» Task to complete
Identify the lines in the data below that contain "attributes" and give only how many there are.

» Data records
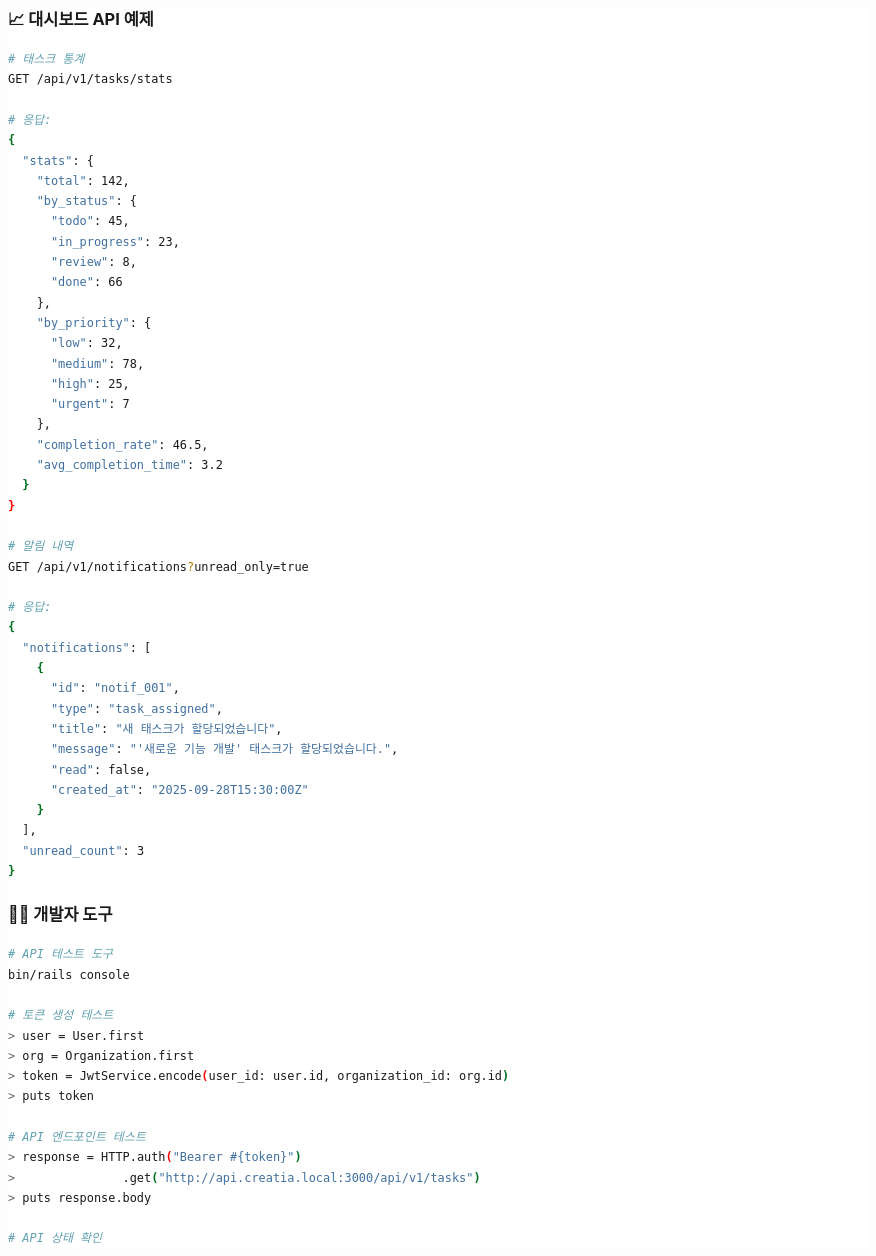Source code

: ### 📈 대시보드 API 예제

```bash
# 태스크 통계
GET /api/v1/tasks/stats

# 응답:
{
  "stats": {
    "total": 142,
    "by_status": {
      "todo": 45,
      "in_progress": 23,
      "review": 8,
      "done": 66
    },
    "by_priority": {
      "low": 32,
      "medium": 78,
      "high": 25,
      "urgent": 7
    },
    "completion_rate": 46.5,
    "avg_completion_time": 3.2
  }
}

# 알림 내역
GET /api/v1/notifications?unread_only=true

# 응답:
{
  "notifications": [
    {
      "id": "notif_001",
      "type": "task_assigned",
      "title": "새 태스크가 할당되었습니다",
      "message": "'새로운 기능 개발' 태스크가 할당되었습니다.",
      "read": false,
      "created_at": "2025-09-28T15:30:00Z"
    }
  ],
  "unread_count": 3
}
```

### 👨‍💻 개발자 도구

```bash
# API 테스트 도구
bin/rails console

# 토큰 생성 테스트
> user = User.first
> org = Organization.first
> token = JwtService.encode(user_id: user.id, organization_id: org.id)
> puts token

# API 엔드포인트 테스트
> response = HTTP.auth("Bearer #{token}")
>               .get("http://api.creatia.local:3000/api/v1/tasks")
> puts response.body

# API 상태 확인
```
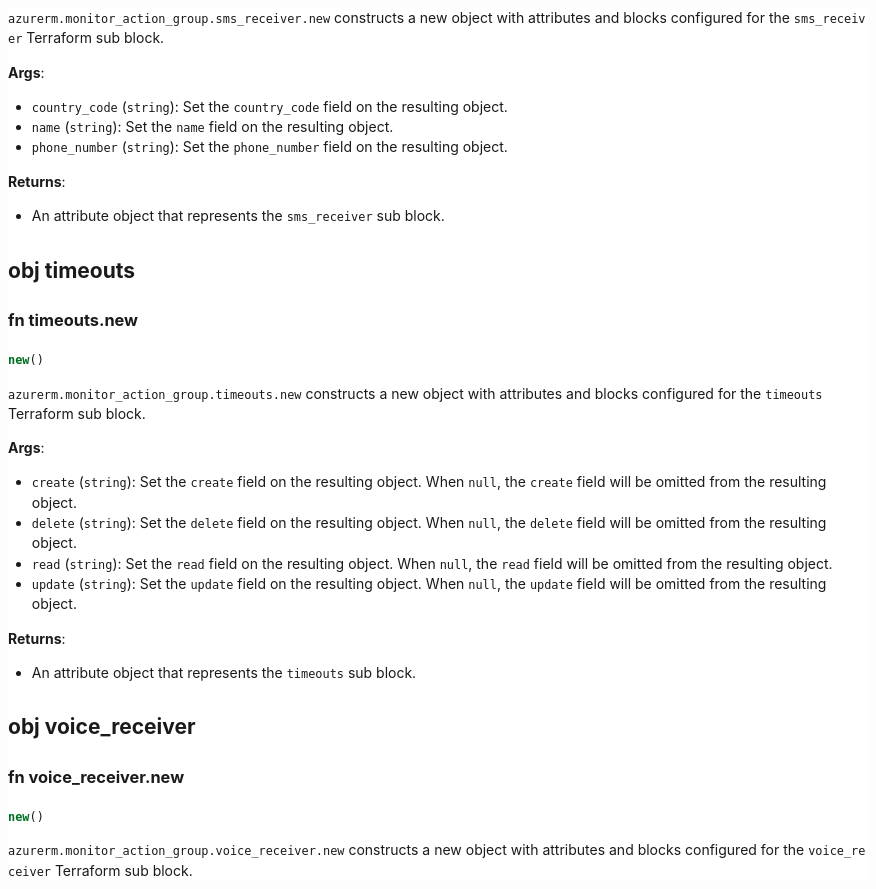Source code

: 
`azurerm.monitor_action_group.sms_receiver.new` constructs a new object with attributes and blocks configured for the `sms_receiver`
Terraform sub block.



**Args**:
  - `country_code` (`string`): Set the `country_code` field on the resulting object.
  - `name` (`string`): Set the `name` field on the resulting object.
  - `phone_number` (`string`): Set the `phone_number` field on the resulting object.

**Returns**:
  - An attribute object that represents the `sms_receiver` sub block.


## obj timeouts



### fn timeouts.new

```ts
new()
```


`azurerm.monitor_action_group.timeouts.new` constructs a new object with attributes and blocks configured for the `timeouts`
Terraform sub block.



**Args**:
  - `create` (`string`): Set the `create` field on the resulting object. When `null`, the `create` field will be omitted from the resulting object.
  - `delete` (`string`): Set the `delete` field on the resulting object. When `null`, the `delete` field will be omitted from the resulting object.
  - `read` (`string`): Set the `read` field on the resulting object. When `null`, the `read` field will be omitted from the resulting object.
  - `update` (`string`): Set the `update` field on the resulting object. When `null`, the `update` field will be omitted from the resulting object.

**Returns**:
  - An attribute object that represents the `timeouts` sub block.


## obj voice_receiver



### fn voice_receiver.new

```ts
new()
```


`azurerm.monitor_action_group.voice_receiver.new` constructs a new object with attributes and blocks configured for the `voice_receiver`
Terraform sub block.
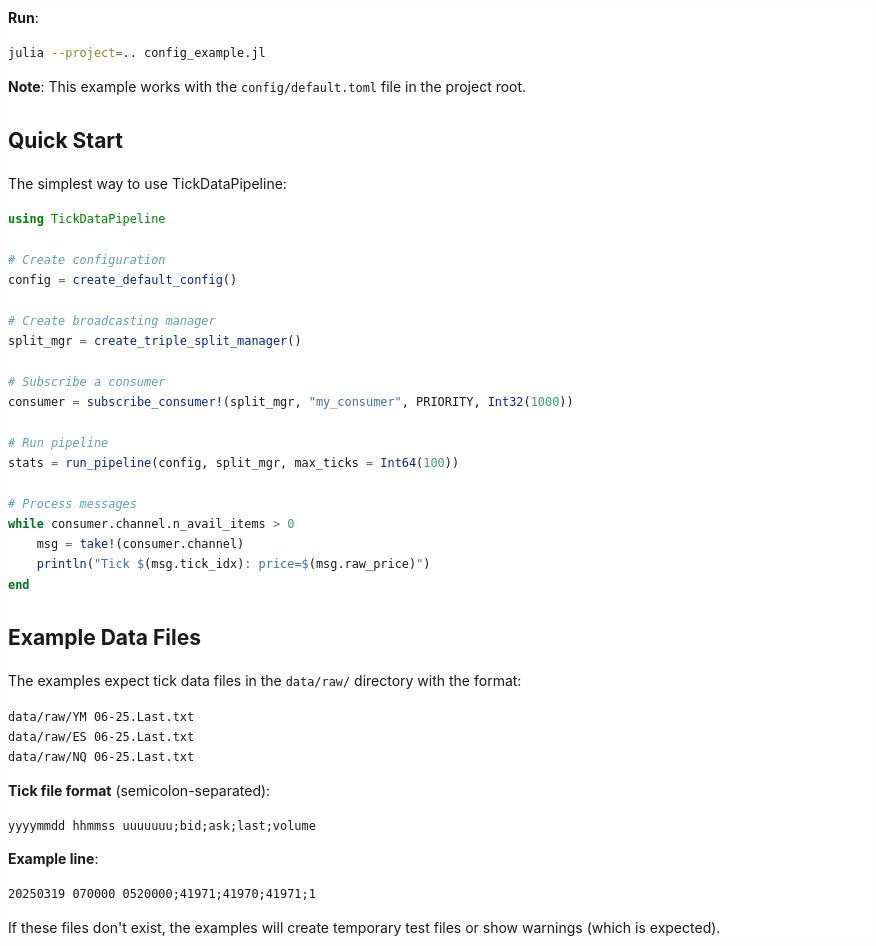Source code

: **Run**:
```bash
julia --project=.. config_example.jl
```

**Note**: This example works with the `config/default.toml` file in the project root.

## Quick Start

The simplest way to use TickDataPipeline:

```julia
using TickDataPipeline

# Create configuration
config = create_default_config()

# Create broadcasting manager
split_mgr = create_triple_split_manager()

# Subscribe a consumer
consumer = subscribe_consumer!(split_mgr, "my_consumer", PRIORITY, Int32(1000))

# Run pipeline
stats = run_pipeline(config, split_mgr, max_ticks = Int64(100))

# Process messages
while consumer.channel.n_avail_items > 0
    msg = take!(consumer.channel)
    println("Tick $(msg.tick_idx): price=$(msg.raw_price)")
end
```

## Example Data Files

The examples expect tick data files in the `data/raw/` directory with the format:

```
data/raw/YM 06-25.Last.txt
data/raw/ES 06-25.Last.txt
data/raw/NQ 06-25.Last.txt
```

**Tick file format** (semicolon-separated):
```
yyyymmdd hhmmss uuuuuuu;bid;ask;last;volume
```

**Example line**:
```
20250319 070000 0520000;41971;41970;41971;1
```

If these files don't exist, the examples will create temporary test files or show warnings (which is expected).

» Exercise output
3